[[ Data extracts open ]]
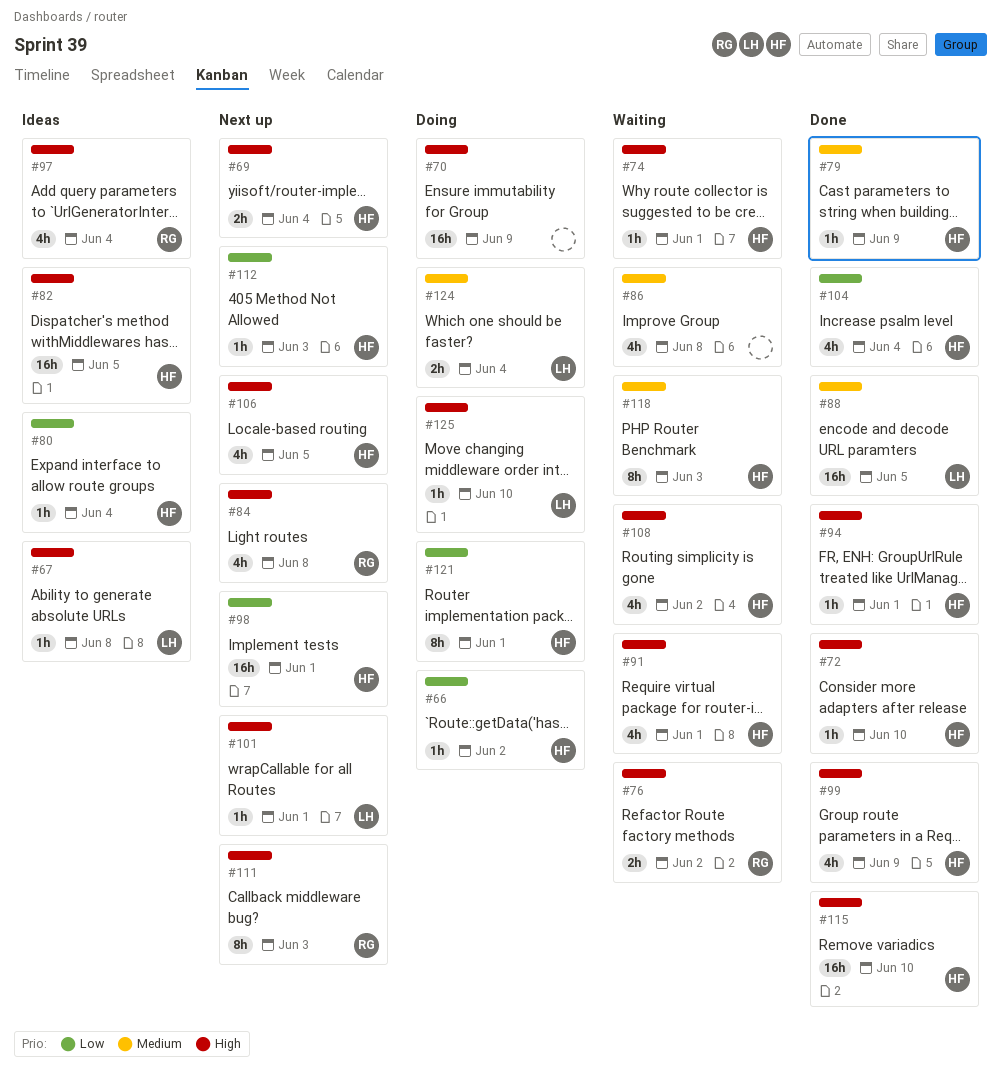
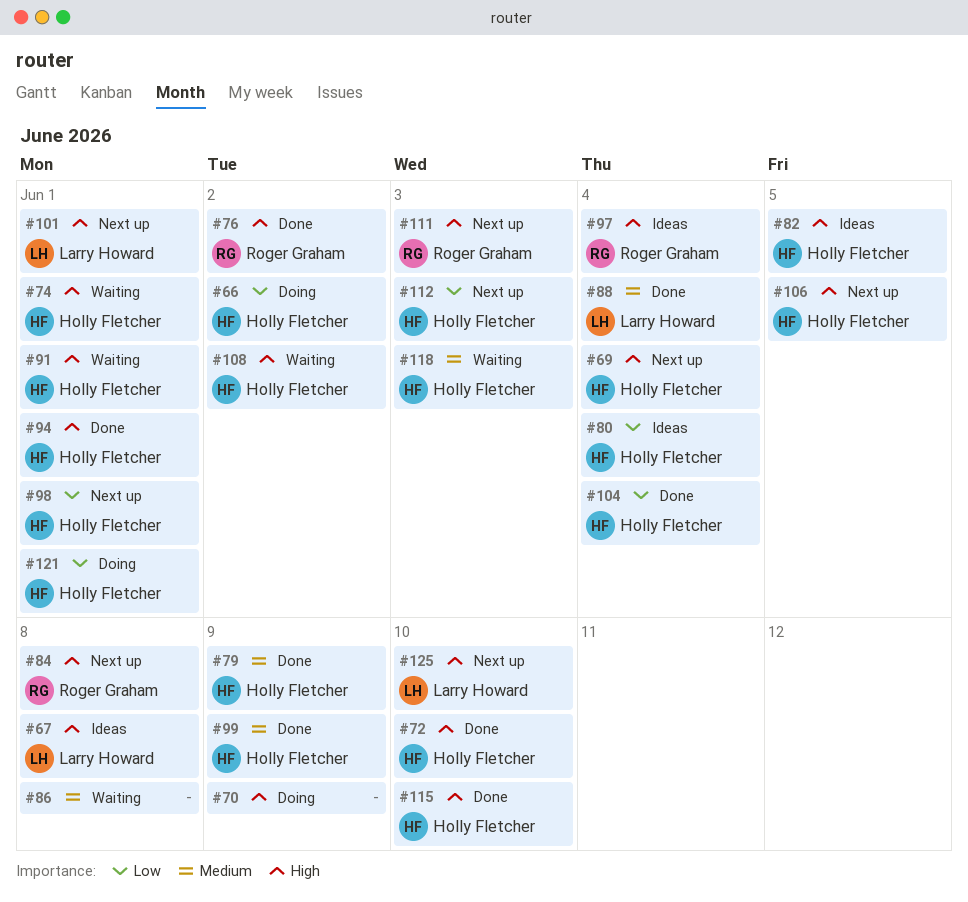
#76, status: Waiting -> Done
#88, due: Jun 5 -> Jun 4
#99, priority: High -> Medium
#124: present -> none
#125, status: Doing -> Next up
[[ Data extracts closed ]]
**What the task requires**
Your copy should match the entries above exactly and contain no pictures.

**Answer to the exercise**
#76, status: Waiting -> Done
#88, due: Jun 5 -> Jun 4
#99, priority: High -> Medium
#124: present -> none
#125, status: Doing -> Next up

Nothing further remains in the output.